Big I formation variation

Many subtypes of the I formation exist, generally emphasizing the running or passing strengths of the base version.
- The Big I places a tight end on each side of the offensive line (removing a wide receiver). Coupled with the fullback's blocking, this allows two additional blockers for a run in either direction. This is a running-emphasis variant.
- The Power I replaces one wide receiver with a third back (fullback or running back) in the backfield, set up to one side of the fullback. This is a running-emphasis variant.
- The Jumbo or Goal-line formation further extends the Power I or Big I, adding a second tight end and/or third tackle to the line, respectively. This variant has no wide receivers and is all but exclusively a running formation intended to reliably gain minimal yardage, most commonly two yards or less.
  - In Super Bowl X, the Pittsburgh Steelers scored their first touchdown versus the Dallas Cowboys out of this formation when Terry Bradshaw threw to Randy Grossman. Grossman was uncovered in the end zone after the Doomsday Defense followed tackle Gerry Mullins, who reported as an eligible receiver.
- The Three-wide I replaces the tight end with a third wide receiver. This is a passing-emphasis variant.
- The Maryland I (also known as the Stack I or Golden I) is similar to the Power I except that instead of placing the third back to one side of the fullback, the fullback, third back, and tailback line up directly in front of each other (hence the term "Stack"). Obviously, this is a running-emphasis variant made popular by the Maryland Terrapins football team of the 1950s under Tom Nugent.
- The Tight I is similar to the Maryland I, except that the extra back (tight end) is aligned between the quarterback and fullback in the alignment. The split end and the player who normally lines up as flanker are both aligned on the line of scrimmage split away from the end man on the line of scrimmage. This formation was used by the Kansas City Chiefs in Super Bowl IV against the Minnesota Vikings to create confusion in the Minnesota defense's lining up against the Chiefs offense.
- The I-Bone is a variation of the Power-I in which the third back is lined up between the fullback and tailback, rather than lateral to the fullback. This allows the third back to run the dive or pitch on the triple option, go into motion as a pass receiver, or block for the pitch to the tailback or keeper by the quarterback. This formation generated positive results for Colorado head coach Bill McCartney and offensive coordinator Gerry DiNardo. The Colorado Buffaloes went undefeated in the 1989 regular season, and won the Associated Press national championship in 1990.

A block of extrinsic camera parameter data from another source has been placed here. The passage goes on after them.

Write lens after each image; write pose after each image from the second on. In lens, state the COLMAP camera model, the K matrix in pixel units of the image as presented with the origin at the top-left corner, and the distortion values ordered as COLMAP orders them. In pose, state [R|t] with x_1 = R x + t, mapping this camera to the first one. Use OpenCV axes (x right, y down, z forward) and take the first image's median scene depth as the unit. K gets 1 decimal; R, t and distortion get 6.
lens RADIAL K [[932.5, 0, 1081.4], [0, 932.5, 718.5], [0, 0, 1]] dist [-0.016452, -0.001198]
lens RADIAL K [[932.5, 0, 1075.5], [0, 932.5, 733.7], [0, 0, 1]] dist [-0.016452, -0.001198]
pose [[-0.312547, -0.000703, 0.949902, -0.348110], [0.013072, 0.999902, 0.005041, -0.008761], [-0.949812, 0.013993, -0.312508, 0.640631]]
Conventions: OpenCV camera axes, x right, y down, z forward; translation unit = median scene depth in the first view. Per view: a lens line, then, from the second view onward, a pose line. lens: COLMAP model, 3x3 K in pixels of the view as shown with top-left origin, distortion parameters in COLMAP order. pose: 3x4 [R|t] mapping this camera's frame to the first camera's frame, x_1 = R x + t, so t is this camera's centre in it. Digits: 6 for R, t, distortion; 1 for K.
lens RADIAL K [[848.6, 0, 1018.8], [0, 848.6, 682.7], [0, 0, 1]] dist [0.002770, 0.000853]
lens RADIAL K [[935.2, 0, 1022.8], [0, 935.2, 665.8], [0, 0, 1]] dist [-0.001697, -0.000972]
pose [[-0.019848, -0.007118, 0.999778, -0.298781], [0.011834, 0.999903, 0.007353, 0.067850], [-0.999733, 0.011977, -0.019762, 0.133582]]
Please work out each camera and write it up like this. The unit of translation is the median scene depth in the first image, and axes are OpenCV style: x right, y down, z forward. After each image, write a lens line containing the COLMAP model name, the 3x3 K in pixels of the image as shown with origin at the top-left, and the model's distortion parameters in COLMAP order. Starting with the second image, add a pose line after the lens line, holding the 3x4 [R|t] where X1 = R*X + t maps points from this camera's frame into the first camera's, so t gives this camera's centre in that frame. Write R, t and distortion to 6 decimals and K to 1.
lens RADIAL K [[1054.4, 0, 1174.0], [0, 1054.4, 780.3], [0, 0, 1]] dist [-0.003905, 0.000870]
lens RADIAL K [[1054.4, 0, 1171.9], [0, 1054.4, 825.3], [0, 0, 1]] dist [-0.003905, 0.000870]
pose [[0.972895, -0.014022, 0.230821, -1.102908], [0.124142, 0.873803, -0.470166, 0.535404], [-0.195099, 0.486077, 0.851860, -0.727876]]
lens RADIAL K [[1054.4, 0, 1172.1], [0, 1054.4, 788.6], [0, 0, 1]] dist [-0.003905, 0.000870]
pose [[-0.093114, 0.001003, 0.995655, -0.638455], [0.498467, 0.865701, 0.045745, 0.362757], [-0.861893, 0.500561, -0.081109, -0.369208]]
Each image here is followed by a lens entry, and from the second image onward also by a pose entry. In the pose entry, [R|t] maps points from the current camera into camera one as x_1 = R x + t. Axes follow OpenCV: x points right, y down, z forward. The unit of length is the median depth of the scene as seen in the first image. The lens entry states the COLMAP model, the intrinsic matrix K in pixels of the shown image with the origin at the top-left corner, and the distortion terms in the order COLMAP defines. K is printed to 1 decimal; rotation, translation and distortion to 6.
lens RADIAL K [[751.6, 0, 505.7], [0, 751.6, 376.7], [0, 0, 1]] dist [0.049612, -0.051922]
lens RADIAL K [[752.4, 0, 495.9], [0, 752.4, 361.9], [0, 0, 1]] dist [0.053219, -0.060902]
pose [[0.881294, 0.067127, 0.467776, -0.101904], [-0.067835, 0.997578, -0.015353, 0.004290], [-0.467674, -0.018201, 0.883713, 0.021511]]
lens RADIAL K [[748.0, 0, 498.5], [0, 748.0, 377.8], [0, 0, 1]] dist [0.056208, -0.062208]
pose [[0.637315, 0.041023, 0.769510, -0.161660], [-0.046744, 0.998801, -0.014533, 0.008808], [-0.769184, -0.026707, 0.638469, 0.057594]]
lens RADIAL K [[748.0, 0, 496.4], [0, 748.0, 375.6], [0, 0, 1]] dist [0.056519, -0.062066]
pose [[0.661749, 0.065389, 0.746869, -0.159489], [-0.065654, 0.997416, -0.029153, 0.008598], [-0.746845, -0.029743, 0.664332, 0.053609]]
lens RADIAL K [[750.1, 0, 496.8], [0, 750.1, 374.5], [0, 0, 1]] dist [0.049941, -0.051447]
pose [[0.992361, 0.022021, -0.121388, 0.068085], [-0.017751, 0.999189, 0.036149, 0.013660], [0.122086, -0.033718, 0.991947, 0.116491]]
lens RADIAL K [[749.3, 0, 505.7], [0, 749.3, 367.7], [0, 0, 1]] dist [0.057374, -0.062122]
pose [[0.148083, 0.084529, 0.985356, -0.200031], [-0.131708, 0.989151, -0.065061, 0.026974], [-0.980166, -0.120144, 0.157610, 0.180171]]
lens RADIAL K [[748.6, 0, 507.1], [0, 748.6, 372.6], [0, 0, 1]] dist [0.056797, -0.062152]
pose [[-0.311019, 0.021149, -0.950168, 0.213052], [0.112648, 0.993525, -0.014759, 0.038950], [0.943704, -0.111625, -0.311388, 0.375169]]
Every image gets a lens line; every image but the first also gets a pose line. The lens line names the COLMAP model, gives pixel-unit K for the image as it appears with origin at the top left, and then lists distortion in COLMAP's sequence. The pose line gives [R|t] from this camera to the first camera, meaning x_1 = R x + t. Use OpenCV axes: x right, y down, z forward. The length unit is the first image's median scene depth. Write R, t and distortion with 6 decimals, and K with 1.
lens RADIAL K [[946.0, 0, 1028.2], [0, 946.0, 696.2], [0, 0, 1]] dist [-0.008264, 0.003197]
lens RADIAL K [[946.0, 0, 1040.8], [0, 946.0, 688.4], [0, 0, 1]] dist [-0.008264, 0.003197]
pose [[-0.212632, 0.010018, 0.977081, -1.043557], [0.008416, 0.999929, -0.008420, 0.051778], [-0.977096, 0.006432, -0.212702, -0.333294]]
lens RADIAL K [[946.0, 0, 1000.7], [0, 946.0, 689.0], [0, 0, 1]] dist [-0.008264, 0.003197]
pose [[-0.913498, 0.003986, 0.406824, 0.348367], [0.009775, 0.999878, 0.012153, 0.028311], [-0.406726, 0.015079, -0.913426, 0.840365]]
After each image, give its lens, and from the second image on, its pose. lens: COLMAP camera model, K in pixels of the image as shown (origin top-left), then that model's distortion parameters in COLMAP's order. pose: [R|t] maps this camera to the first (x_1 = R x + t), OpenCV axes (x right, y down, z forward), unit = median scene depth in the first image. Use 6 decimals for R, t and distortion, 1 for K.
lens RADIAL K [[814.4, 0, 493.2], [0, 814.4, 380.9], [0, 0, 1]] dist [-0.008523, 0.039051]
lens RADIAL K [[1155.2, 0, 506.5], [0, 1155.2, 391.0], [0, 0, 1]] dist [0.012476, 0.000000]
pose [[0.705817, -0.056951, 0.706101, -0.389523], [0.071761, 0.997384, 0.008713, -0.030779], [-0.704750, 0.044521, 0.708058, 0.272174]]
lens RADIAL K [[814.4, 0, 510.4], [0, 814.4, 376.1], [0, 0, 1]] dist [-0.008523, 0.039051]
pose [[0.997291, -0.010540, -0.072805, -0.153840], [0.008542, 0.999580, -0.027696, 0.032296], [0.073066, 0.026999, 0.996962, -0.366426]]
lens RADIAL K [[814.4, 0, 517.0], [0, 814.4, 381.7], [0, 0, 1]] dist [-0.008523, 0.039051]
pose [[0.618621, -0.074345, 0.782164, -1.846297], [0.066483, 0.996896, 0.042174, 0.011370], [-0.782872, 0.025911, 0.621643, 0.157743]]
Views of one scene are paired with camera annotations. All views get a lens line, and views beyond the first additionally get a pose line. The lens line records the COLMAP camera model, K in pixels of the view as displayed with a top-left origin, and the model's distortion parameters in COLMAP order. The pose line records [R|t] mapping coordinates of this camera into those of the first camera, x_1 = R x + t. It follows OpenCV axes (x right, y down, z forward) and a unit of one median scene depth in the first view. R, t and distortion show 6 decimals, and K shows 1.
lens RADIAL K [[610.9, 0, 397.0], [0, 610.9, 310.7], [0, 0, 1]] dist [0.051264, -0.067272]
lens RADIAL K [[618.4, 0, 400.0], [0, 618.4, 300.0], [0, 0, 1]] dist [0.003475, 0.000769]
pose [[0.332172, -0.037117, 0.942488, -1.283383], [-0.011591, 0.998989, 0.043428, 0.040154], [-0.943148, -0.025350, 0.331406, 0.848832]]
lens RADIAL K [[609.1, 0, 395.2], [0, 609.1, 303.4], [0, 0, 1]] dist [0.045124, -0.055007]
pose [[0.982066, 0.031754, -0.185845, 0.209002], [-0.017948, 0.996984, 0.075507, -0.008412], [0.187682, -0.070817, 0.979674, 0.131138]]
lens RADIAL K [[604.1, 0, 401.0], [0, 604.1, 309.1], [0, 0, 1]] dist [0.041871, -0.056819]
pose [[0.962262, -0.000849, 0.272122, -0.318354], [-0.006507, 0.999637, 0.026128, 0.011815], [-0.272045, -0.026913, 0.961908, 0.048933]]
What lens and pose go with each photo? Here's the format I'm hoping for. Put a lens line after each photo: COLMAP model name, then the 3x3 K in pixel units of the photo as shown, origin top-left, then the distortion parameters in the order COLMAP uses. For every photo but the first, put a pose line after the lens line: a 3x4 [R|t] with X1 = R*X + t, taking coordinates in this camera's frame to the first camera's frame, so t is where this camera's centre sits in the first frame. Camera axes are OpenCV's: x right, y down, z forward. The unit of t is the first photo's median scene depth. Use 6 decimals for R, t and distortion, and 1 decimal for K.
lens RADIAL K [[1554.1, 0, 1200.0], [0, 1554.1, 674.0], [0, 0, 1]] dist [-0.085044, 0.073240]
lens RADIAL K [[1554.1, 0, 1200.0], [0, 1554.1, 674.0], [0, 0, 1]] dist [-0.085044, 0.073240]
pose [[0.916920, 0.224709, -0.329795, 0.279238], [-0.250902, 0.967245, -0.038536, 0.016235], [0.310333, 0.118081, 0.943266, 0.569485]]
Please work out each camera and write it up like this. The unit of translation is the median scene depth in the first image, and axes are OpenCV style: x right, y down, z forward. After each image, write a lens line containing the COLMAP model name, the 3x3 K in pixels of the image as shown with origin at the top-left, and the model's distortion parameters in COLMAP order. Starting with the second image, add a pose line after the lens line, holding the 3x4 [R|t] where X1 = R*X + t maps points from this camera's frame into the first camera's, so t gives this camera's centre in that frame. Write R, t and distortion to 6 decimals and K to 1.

The I formation, in any variant, can also be modified as Strong or Weak. This formation is commonly called an Offset I. In either case, the fullback lines up roughly a yard laterally to his usual position. Strong refers to a move towards the TE side of the formation (Primary TE, or flanker's side when in a "big" 2TE set), weak in the opposite direction. These modifications have little effect on expected play call. However, the Offset I allows a fullback to more easily avoid blockers and get out of the backfield to become a receiver.

==In professional football==
The I formation is less frequently used in the NFL than in college, as the use of the fullback as a blocker has given way to formations with additional tight ends and wide receivers, who may be called on to block during running plays. The increasingly common ace formation replaces the fullback with an additional receiver, who lines up along the line of scrimmage. The I formation is typically used in short-yardage and goal line situations. College football commonly uses a spread offense, which eliminates the need of a fullback. A spread offense is designed to "spread" the defense across the entirety of the field.